Extracted records:
BEGIN

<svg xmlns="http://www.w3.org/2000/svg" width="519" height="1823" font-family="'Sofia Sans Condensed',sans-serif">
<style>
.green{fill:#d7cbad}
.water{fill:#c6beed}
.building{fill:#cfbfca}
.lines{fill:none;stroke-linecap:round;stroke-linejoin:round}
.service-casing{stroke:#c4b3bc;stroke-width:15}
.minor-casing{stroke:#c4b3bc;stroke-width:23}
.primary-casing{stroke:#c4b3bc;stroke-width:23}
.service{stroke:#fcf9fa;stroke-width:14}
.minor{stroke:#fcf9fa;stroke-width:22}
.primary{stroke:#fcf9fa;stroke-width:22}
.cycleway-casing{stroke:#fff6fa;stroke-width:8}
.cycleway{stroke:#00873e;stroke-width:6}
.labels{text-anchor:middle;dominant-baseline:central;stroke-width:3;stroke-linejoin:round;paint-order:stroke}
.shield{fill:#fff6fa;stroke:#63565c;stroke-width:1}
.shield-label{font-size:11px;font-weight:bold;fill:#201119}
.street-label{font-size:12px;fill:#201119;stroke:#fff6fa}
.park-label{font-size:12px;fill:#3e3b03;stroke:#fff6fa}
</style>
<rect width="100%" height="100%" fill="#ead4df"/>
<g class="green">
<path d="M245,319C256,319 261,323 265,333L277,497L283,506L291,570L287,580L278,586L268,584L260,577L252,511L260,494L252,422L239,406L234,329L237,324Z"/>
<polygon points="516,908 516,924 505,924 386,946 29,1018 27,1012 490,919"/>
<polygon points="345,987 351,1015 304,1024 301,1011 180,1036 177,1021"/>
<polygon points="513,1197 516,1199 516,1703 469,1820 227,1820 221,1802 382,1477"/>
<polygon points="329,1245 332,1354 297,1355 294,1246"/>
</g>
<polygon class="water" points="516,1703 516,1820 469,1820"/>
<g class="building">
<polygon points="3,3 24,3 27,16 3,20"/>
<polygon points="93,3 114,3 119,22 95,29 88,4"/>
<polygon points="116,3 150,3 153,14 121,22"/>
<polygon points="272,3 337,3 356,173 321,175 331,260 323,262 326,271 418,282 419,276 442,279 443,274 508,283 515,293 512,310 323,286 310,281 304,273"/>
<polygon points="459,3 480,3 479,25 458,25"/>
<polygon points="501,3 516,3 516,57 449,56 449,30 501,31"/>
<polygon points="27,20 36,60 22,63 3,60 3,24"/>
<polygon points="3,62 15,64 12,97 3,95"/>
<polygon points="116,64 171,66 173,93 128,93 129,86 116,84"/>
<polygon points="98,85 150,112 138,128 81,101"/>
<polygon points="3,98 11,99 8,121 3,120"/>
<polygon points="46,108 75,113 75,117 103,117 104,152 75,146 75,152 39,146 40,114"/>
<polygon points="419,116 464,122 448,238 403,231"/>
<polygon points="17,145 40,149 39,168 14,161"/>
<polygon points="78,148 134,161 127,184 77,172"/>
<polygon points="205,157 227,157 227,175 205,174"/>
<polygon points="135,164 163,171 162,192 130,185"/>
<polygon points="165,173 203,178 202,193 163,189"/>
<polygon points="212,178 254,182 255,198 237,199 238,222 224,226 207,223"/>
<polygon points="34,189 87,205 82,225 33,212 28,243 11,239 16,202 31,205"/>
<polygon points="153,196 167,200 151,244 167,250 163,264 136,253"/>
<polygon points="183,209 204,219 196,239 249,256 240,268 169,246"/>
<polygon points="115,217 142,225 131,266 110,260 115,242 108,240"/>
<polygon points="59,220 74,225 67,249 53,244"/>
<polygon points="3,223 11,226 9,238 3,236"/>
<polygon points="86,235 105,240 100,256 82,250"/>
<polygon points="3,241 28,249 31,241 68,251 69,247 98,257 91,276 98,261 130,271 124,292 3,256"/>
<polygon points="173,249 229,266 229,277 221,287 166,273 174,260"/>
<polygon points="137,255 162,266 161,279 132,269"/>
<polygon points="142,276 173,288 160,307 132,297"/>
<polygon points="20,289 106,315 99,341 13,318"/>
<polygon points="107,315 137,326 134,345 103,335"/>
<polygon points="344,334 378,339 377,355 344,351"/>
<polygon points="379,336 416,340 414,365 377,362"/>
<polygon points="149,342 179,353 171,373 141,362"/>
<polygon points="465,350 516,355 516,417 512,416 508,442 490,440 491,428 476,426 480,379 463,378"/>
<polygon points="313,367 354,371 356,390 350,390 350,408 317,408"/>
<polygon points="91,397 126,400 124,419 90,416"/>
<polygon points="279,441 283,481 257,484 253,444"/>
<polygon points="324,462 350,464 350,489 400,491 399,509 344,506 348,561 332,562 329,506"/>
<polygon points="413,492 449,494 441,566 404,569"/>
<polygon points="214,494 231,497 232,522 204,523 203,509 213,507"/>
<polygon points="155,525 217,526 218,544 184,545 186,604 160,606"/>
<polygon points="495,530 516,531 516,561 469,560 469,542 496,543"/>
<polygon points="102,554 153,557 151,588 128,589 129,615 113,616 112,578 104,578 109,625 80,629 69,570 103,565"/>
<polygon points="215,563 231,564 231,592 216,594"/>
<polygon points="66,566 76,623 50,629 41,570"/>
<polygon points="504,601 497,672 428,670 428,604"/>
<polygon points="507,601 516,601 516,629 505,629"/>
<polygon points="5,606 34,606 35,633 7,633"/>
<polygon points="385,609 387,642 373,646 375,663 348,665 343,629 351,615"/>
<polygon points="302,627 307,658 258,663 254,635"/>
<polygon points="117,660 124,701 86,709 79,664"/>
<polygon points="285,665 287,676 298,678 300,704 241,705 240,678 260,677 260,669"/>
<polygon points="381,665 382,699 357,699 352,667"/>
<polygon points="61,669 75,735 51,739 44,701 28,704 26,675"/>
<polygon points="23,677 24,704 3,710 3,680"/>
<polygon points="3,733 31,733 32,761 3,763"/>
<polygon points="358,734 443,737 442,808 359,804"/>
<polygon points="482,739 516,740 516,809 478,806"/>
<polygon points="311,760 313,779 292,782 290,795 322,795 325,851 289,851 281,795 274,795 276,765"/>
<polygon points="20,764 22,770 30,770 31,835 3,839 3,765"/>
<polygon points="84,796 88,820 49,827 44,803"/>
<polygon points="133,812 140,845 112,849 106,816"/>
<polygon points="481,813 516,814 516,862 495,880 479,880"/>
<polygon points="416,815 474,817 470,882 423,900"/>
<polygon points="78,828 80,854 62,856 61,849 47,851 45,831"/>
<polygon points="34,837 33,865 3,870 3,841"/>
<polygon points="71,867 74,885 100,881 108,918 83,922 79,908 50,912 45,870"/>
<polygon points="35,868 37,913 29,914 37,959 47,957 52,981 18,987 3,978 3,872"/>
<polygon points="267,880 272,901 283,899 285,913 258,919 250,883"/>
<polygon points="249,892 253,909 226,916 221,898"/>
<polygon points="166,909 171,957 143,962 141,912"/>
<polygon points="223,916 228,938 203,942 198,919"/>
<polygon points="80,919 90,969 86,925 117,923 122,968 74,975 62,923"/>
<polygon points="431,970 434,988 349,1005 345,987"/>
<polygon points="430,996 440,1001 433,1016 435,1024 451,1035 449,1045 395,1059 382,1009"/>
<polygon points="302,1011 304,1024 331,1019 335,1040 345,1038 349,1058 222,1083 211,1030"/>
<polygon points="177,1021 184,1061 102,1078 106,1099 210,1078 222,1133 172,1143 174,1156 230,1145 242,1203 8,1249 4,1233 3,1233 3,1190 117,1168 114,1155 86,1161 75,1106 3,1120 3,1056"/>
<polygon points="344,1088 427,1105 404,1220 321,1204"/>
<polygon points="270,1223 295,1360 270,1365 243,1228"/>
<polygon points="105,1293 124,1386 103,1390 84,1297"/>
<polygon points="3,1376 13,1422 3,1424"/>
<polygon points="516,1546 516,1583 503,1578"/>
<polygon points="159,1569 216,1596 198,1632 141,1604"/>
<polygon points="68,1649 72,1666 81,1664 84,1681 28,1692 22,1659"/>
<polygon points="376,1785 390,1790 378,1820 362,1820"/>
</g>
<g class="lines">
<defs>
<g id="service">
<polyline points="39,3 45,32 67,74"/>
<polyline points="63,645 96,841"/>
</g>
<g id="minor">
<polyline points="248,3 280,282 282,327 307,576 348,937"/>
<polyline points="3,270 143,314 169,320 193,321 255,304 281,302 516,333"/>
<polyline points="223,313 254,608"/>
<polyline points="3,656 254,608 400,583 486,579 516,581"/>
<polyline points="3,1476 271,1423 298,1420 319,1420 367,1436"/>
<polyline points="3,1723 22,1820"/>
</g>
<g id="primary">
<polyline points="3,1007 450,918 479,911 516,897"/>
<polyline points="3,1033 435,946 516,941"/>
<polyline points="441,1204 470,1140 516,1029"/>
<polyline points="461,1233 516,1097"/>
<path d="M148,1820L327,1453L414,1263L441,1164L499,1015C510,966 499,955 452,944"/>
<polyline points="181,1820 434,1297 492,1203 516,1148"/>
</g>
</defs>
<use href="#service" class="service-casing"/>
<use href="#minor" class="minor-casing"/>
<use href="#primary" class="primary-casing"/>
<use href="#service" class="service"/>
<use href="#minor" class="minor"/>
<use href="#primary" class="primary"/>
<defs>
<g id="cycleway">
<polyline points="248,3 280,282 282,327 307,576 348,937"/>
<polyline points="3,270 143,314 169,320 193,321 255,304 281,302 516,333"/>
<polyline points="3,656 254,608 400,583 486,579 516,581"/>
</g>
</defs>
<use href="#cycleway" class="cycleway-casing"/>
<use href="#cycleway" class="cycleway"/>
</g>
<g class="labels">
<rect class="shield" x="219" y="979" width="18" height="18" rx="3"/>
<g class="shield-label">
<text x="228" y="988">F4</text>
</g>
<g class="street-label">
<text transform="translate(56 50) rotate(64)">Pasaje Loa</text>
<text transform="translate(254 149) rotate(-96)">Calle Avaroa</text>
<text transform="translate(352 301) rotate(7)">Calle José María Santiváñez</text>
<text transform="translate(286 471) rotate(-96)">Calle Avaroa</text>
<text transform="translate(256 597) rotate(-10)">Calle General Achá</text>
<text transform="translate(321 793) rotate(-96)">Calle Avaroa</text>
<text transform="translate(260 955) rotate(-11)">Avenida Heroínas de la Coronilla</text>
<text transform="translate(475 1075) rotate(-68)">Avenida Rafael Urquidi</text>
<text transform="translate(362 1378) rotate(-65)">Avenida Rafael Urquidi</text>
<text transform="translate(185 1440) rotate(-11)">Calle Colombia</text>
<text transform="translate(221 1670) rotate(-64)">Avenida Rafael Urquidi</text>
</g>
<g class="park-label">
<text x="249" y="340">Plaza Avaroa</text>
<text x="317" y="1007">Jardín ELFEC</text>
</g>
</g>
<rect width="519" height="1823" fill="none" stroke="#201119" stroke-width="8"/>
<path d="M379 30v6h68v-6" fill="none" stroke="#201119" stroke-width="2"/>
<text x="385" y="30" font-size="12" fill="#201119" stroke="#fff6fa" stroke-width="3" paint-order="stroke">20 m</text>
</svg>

END

TASK ITEM
Check each line of the entries for the word "lines", then state the count alone.

WRITTEN RESPONSE
2